MEXICO CITY (Reuters) - Mexico's elite Tecnologico de Monterrey university said on Friday that structural shortcomings contributed to the collapse of walkways on its Mexico City campus in an earthquake last month, killing five college students.

Rashid Abella Yunes, the school's vice-president for the Mexico City region, told Reuters that examinations showed two sets of pedestrian bridges stretching between three buildings were too weak to withstand the Sept. 19 quake that toppled dozens of buildings and killed nearly 230 people in the capital.

"The supports that were supporting the bridges were just 15 centimetres, which to the judgement of experts could have been larger," he said. "The buildings made the bridges lose support, and they fell."

Abella added that the university was leaving to Mexico City prosecutors the task of determining if any of the architects, contractors or inspectors that it hired between 1991 and 1998 to build the bridges could be held responsible.

None of the professionals that Abella said worked on the bridges were immediately reachable for comment.

Construction and safety documents published last month by the Tlalpan district, where the campus is located, included an August 2017 structural safety certificate.

Abella also said that Mexico City's construction regulations do not specify the size that bridge supports need to be in order be structurally sound. 

The university, renowned for its engineering programme, attributed its findings to Mexico City-based engineering firm Garcia Jarque Ingenieros, which it hired to investigate the collapse.   

A group of nearly 100 alumni have been pressing the school to explain how the bridges were constructed.

"Of all of the doubts that we've had, none are resolved," said Carlos Brito, a 2010 graduate.

Family members of two students who died at the site said their children were crushed by falling bridges as they raced out of the ground-floor cafeteria beneath.

Juan Carlos Alvarez Blanco said his son, 19-year-old engineering student Juan Carlos, decided to stay on campus for lunch and died attempting to exit the cafeteria.

"We want facts," he said last week. "Along with the other four families, we are very, very devastated."

A relative of another student who died, who asked to not be named, said the young man, who studied engineering, had also been in the cafeteria.   

Both family members declined to provide further comment on Friday.

· · · · ·

▶ TASKS AND EXERCISES:
[a] Write out the section of the campus collapse report from "A relative of" to "comment on Friday.".
[b] Answer these questions using the campus collapse report:
(i) How large were the supports holding up the bridges, according to Abella?
(ii) Which engineering firm did the university hire to investigate the collapse?
(iii) How old was Juan Carlos Alvarez Blanco's son?

▶ RECORDED INFORMATION:
· · · · ·

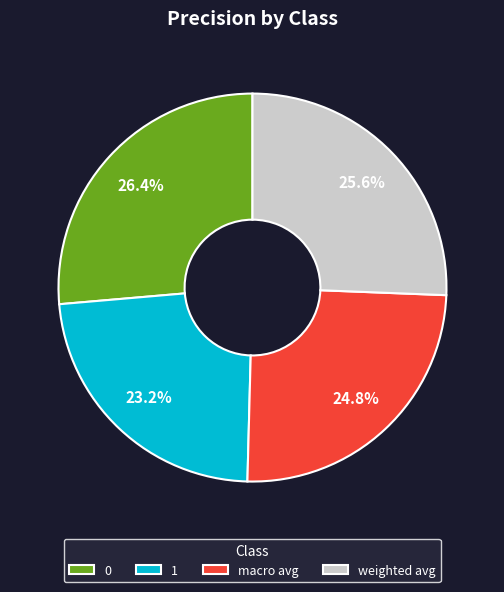

What portion of the pie excludes macro avg?

75.2%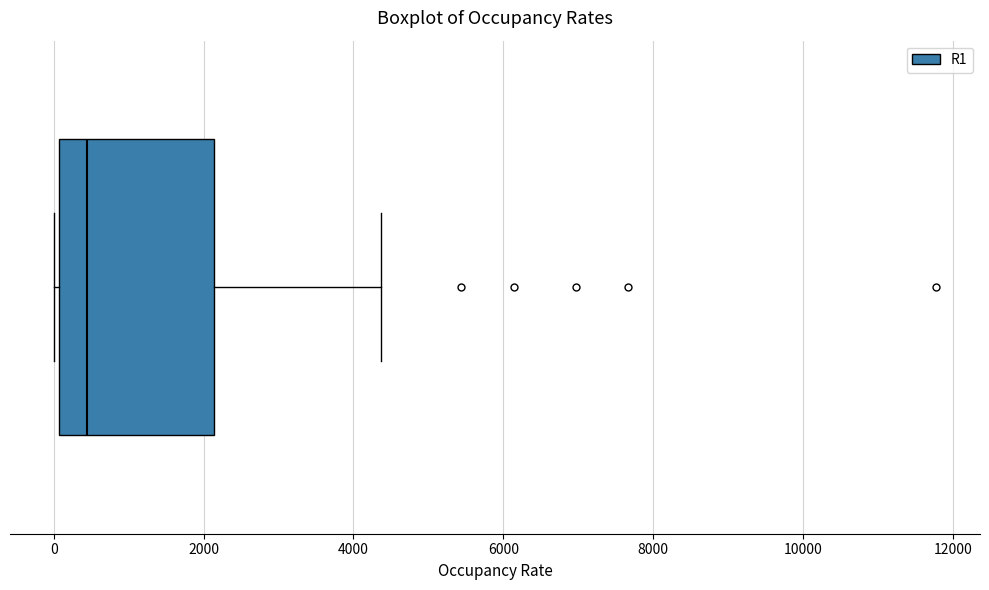

Transcribe this box plot: give where the median line is, the range the box spans, and where the two whiskers end, as read against the x-axis. The values are not printed on the chart, so give them approximately, as read against the axis.

median 400, box 0 to 2200, whiskers 0 (just left of the box's left edge) to 4400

· · · · ·

▶ OUTPUTS IN ORDER:
[a]
A relative of another student who died, who asked to not be named, said the young man, who studied engineering, had also been in the cafeteria.   

Both family members declined to provide further comment on Friday.

[b]
(i) 15 centimetres
(ii) Garcia Jarque Ingenieros
(iii) 19